Posted in Rage of Bahamut | 4 Comments »

4 Shouts From the Peanut Gallery

  • Germanguy says:

    So please for the Fucking sake, if you go an use some Europe Religion Heroes, do at last some background hunting for them.

    Well, lucky some Angel sacrificed to wash the Dark Poison out of her. But how they used the “I can Teleport anytime anywhere” Bad Guys to turn the King and Jean to the Dark Side, was so sloppy explained (to use your style of writing)

    “hey you, you about to die next second. You wanna Life or wanna Die?”

    Yes, there was some that choose “i do not fear Death!”

  • algorithm says:

    “It’s Gilles de Rais!”

    Who fucking cares!?

    At least the finale wasn’t a damn bore.

  • kenuran says:

    All those gods and demons popping up from nowhere just so they can work together to make their worthless honeycomb shields. Gotta sell the game somehow i guess…

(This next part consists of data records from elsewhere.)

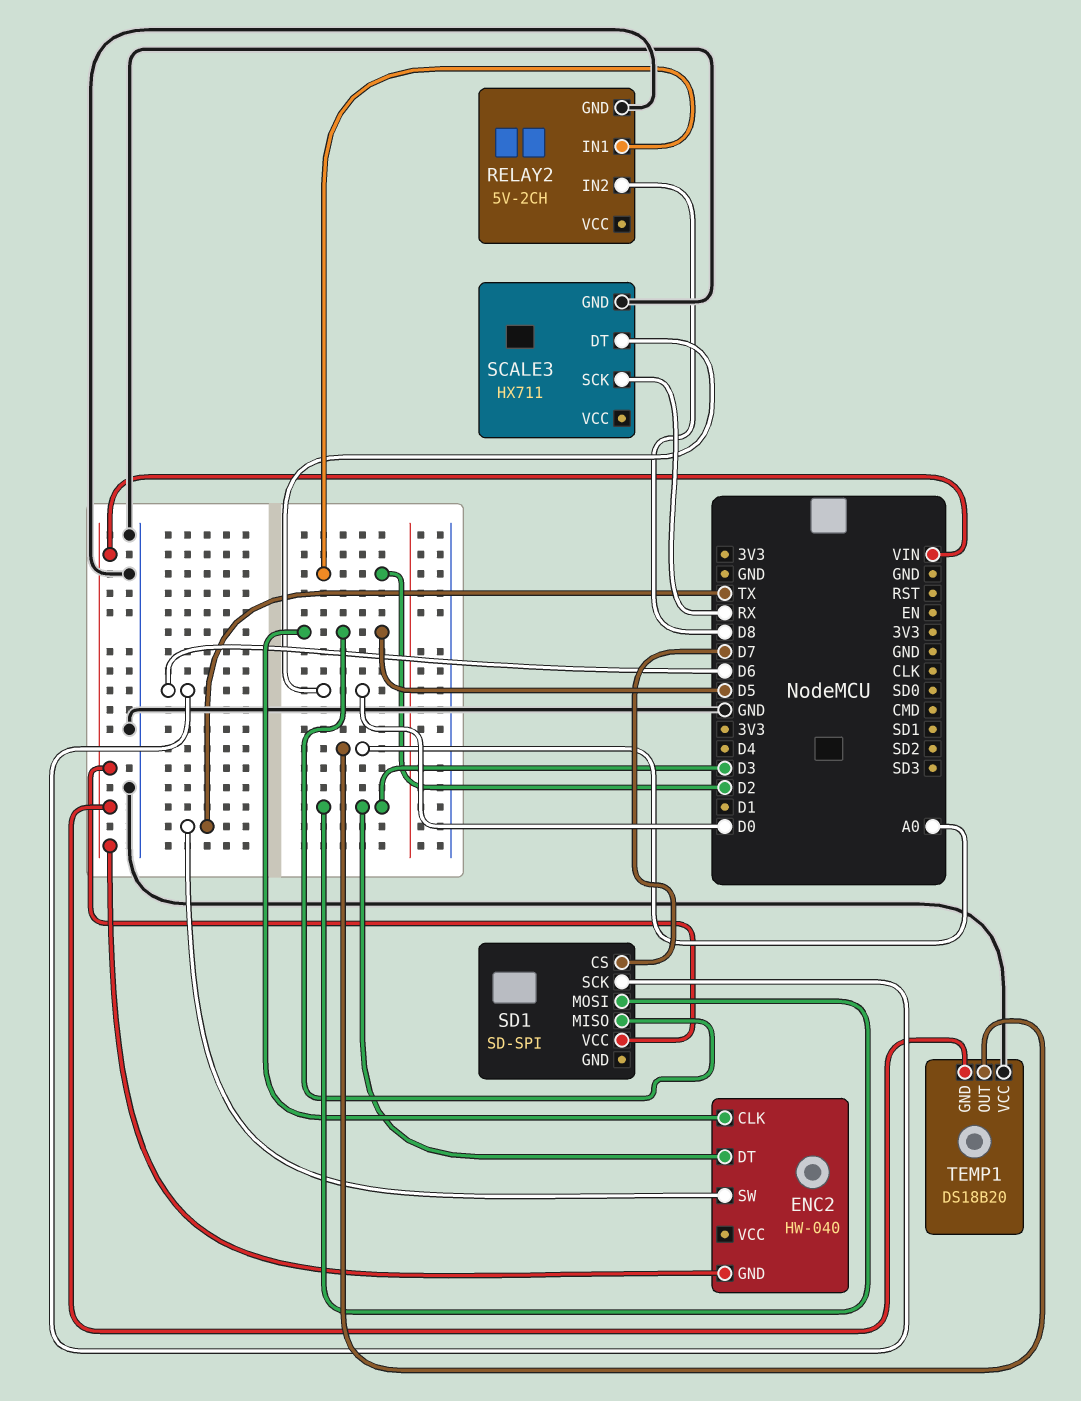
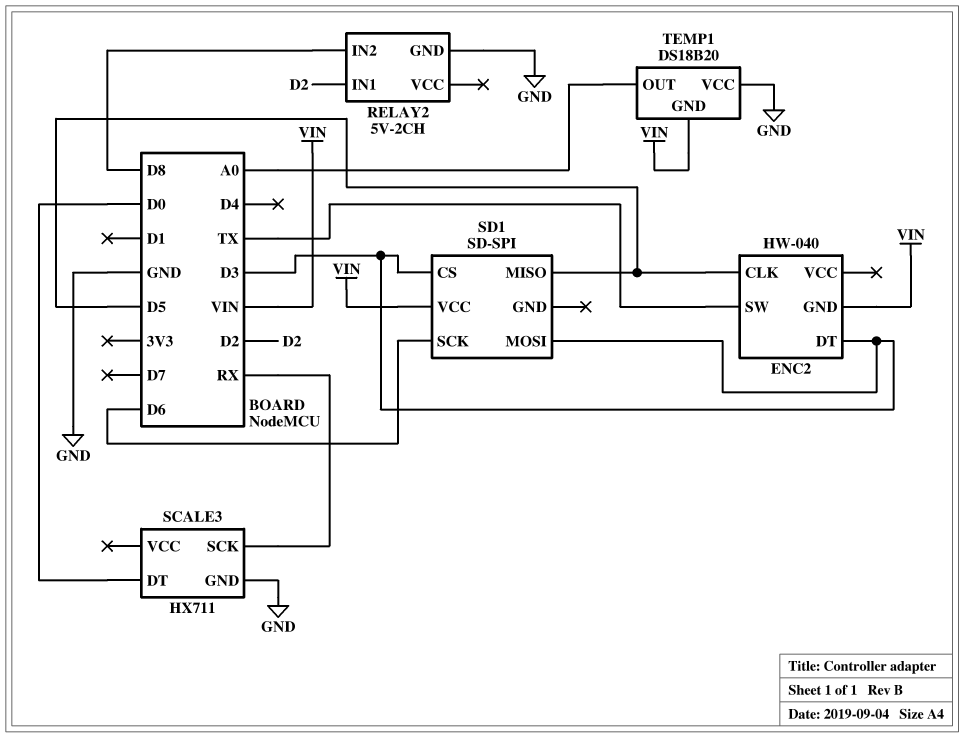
SD1 pin CS: D7 -> D3

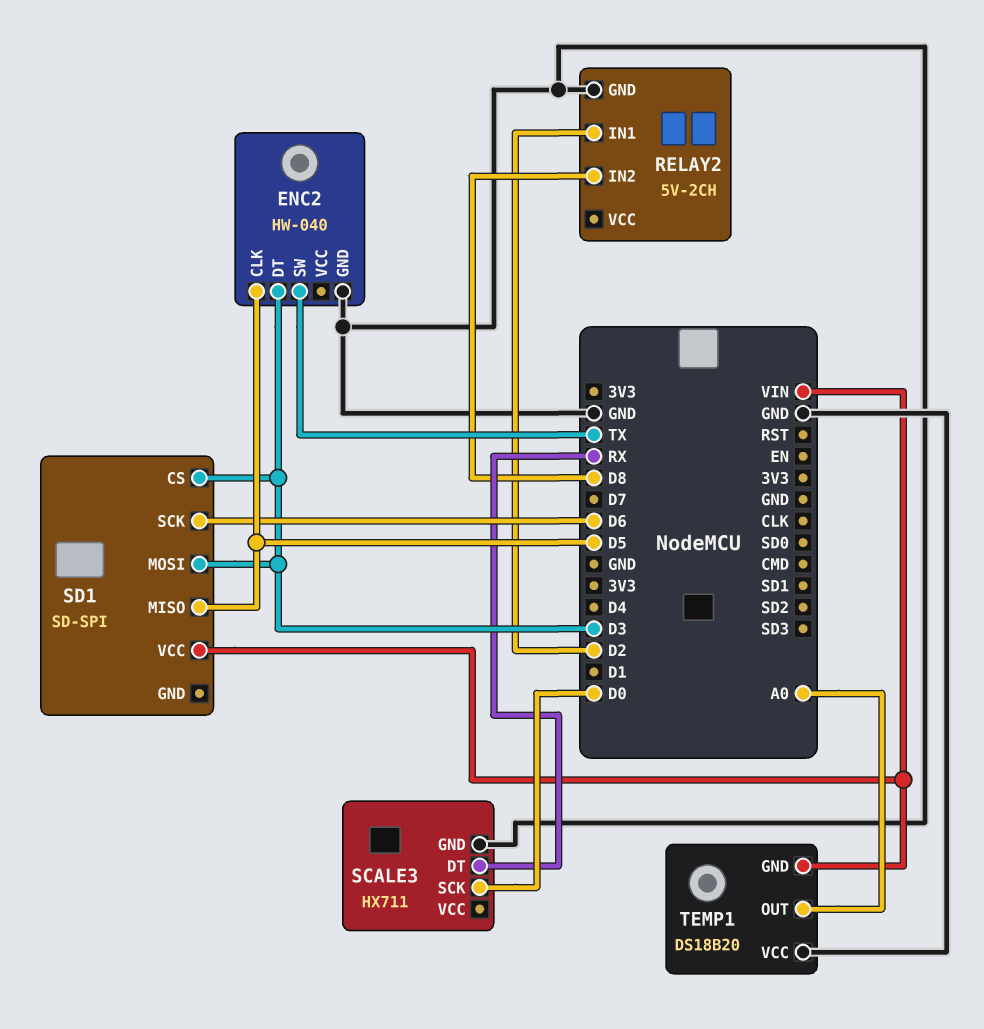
ENC2 pin GND: VIN -> GND
SCALE3 pin DT: D0 -> RX
SCALE3 pin SCK: RX -> D0

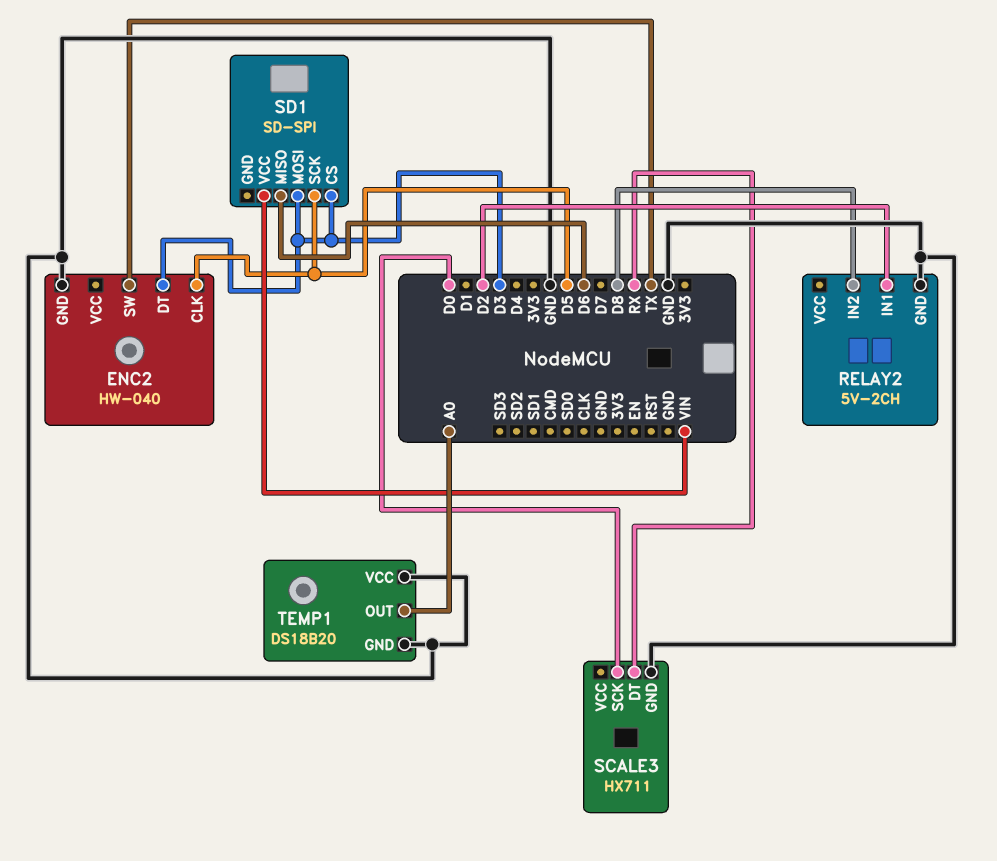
SD1 pin MISO: D5 -> D6
SD1 pin SCK: D6 -> D5
TEMP1 pin GND: VIN -> GND

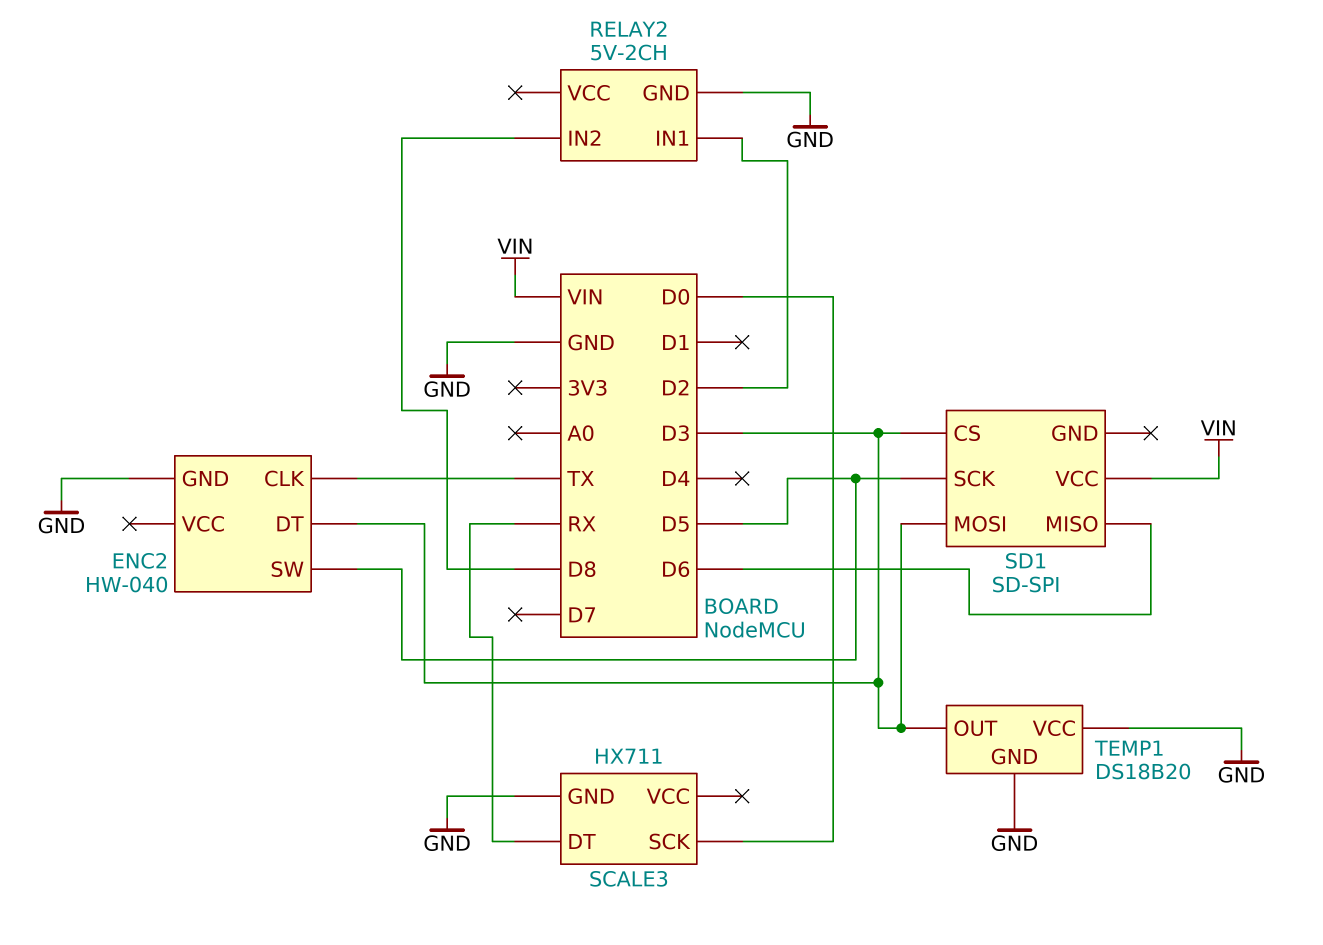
ENC2 pin CLK: D5 -> TX
ENC2 pin SW: TX -> D5
TEMP1 pin OUT: A0 -> D3

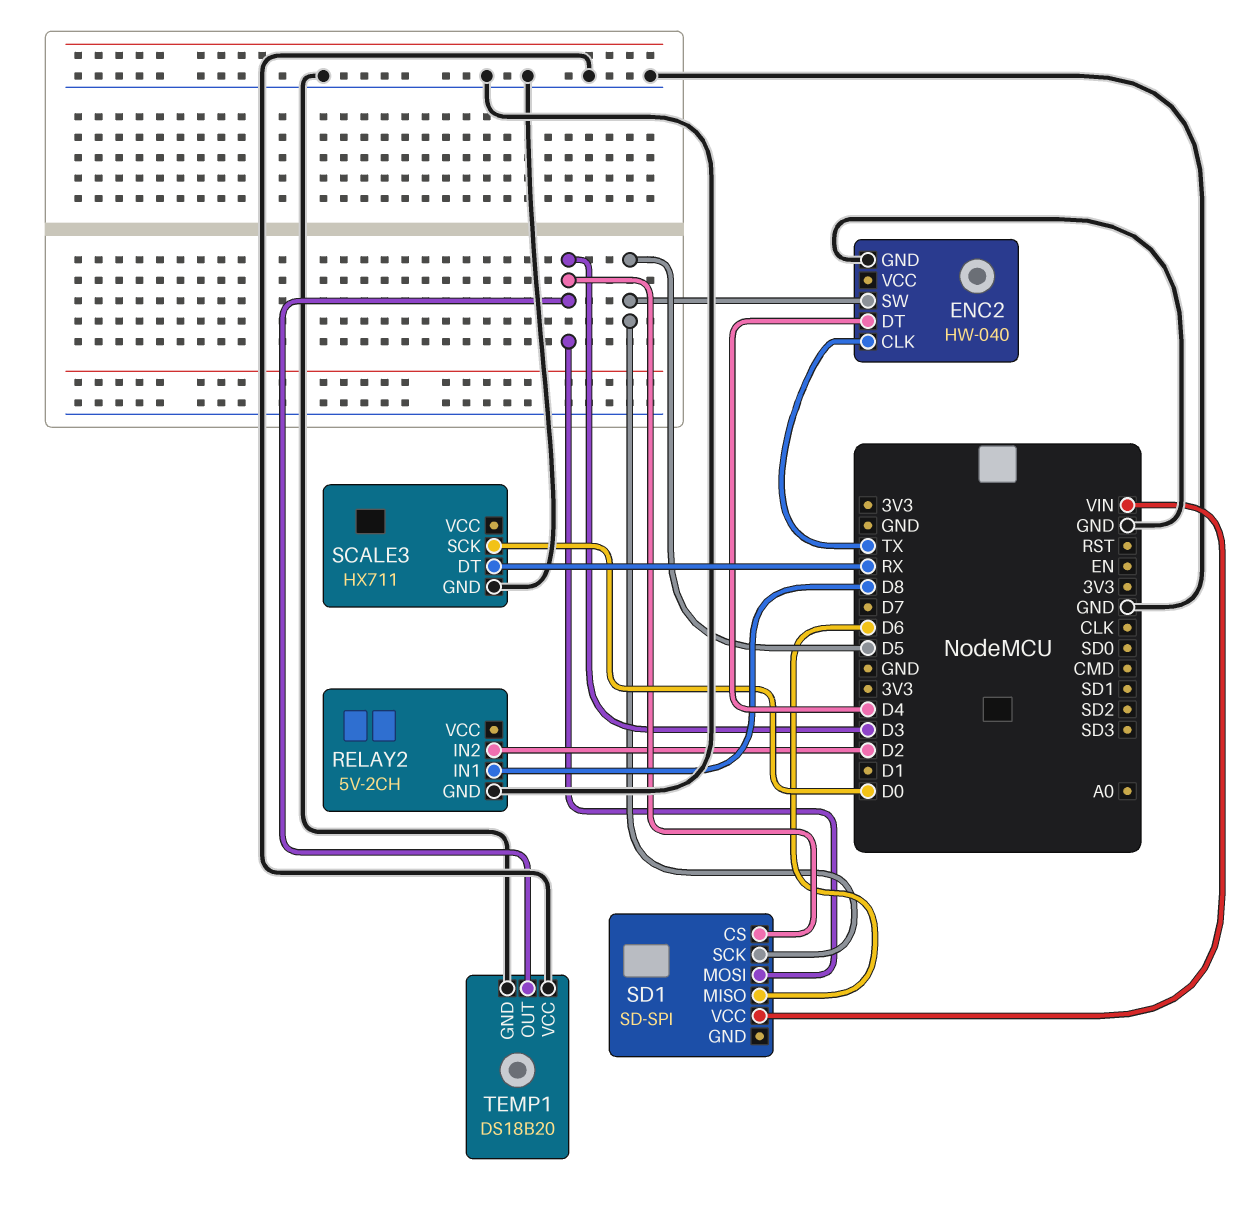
ENC2 pin DT: D3 -> D4
RELAY2 pin IN1: D2 -> D8
RELAY2 pin IN2: D8 -> D2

    “I’m also about 90% certain that the only reason they didn’t save her and wrap everything up with a nice little bow is because it was more successful (at least at the start) than they were expecting and wanted to angle for a sequel. Certainly not serving the story or characters, at any rate.”

    Yea that did seem like that they might have rewrote the ending away from what they originally planned due to that reason just like how the first season of Symphogear was supposed to have the main character die but then changed it cause it got popular. Hopefully, the 2nd season of this show doesn’t suddenly try to escalate things into “must save all existence” and just sort of keep things the way it was in the first half of the show. But not so much that it becomes that unambitious, sedated, drag that Dog Days ended up being and looks to continue being going into its third season.

    Anyway I think theres a Twin Angel OVA and a Tales of Zestiria special coming out in a day or so.

    • Aroduc says:

      Yeah, yeah. I was hoping Twin Angels would pop up today, but since it’s being sold at Comiket, who knows? Zety’s hour long thing is tomorrow way earlier than when I wake up.